The woman ended up keeping the box, and Smith, fresh off the publication of her second cookbook, Cooking with MeMe: A Collection of Southern Recipes, reaffirmed once more the philosophy behind her chronicle of culinary adventures—that family recipes are more than measurements on a page. They’re archives for posterity. 

“I’ve always been the one unofficially tasked with recording our family history, and so many of the best stories come from time we spend together around food,” says Smith, who last published a cookbook 20 years ago—the same amount of time she spent perfecting the Christmas seafood gumbo recipe readers can find in her more recent pages. “Now, if children ever want to look up a recipe by their grandmother or great-grandmother or cousin or aunt, it’s here.”

Not every recipe comes from the annals of Smith’s family history, however—especially since Smith created many of the dishes herself, inspired by a childhood spent in her grandmother’s kitchen. Others she gathered from friends, acquaintances or even strangers met on vacation. However they merged into Smith’s collection, their unique flavor tingles before they even touch the tongue, with recipes like “Depression Soup,” “Two Hundred Year Old Spice Cake Recipe,” and “Fish—Roll Around the Floor Screaming It’s So Good” practically begging for the short anecdotes Smith includes about the whos, wheres, whys and hows of their origins. 

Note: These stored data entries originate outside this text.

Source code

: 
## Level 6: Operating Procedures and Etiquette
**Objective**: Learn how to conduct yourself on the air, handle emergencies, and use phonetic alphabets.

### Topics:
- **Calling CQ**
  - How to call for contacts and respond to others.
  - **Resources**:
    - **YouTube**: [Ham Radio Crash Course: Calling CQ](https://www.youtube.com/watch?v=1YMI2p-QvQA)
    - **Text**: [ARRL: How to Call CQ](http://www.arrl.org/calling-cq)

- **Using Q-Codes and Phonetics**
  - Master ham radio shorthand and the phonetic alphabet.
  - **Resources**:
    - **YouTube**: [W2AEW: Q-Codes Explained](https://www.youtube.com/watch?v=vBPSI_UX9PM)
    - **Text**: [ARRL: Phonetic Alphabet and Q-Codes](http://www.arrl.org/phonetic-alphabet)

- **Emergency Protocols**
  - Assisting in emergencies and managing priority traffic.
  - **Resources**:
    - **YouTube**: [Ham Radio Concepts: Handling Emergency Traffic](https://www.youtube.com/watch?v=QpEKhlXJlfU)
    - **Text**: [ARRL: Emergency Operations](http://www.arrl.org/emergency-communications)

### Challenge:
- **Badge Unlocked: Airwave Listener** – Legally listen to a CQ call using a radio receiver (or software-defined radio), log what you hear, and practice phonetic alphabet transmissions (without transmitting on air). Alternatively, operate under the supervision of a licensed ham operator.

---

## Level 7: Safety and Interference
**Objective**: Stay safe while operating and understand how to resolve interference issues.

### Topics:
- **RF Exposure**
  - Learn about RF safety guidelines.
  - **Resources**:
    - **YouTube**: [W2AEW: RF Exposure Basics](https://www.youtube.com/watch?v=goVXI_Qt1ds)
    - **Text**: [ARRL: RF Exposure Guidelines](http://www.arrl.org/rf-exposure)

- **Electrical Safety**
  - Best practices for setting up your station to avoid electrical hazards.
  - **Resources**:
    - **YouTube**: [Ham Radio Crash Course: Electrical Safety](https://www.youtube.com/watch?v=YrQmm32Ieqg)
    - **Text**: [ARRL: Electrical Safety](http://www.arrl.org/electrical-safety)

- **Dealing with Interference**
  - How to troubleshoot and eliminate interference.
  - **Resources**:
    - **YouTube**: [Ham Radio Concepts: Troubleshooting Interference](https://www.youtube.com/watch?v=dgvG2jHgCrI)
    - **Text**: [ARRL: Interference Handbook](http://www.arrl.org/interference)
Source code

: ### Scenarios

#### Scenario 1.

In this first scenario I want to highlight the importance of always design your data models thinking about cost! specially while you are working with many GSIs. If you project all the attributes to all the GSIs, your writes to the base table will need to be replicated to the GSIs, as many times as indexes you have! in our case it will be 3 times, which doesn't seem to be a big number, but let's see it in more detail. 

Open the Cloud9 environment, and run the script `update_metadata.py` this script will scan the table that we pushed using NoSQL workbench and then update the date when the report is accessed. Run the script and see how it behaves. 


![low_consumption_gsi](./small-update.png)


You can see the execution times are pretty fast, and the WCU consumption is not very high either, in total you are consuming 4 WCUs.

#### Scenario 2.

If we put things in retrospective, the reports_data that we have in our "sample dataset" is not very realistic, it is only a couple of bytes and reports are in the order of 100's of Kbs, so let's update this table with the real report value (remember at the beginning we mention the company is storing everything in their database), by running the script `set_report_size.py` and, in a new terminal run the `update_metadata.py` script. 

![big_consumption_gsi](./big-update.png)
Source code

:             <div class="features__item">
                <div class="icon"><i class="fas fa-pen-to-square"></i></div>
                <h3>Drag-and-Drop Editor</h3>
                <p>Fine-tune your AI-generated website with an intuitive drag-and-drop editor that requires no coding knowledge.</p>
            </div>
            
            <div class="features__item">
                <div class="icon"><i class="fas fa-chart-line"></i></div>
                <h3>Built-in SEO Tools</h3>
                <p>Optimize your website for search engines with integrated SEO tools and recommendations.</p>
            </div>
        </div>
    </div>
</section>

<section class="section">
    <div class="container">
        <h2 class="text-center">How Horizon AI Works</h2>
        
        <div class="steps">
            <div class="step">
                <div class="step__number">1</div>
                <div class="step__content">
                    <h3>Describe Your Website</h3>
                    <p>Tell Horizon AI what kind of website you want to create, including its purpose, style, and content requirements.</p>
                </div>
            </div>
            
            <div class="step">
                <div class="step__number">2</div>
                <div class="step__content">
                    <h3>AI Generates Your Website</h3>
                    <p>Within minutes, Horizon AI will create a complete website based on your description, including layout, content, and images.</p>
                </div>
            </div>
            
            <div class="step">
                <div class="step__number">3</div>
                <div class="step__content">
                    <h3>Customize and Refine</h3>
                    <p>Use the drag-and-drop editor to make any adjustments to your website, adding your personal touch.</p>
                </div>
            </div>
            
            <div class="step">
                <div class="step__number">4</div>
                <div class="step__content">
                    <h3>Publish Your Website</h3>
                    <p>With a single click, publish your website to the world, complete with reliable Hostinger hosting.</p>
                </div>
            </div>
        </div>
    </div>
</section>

Also included in the book, which is available at Calvin’s Bocage Market, are small biographies of family members, inspirational messages, and notes from “God’s Pharmacy”—tidbits about the health benefits of certain ingredients—that give readers a sense of home before they even light up a stove. 

“I consider cooking to be a form of art, but it’s also my love language,” says Smith. “In the end, I hope that readers can look in this book to understand that cooking is creative, and to get themselves into the kitchen.”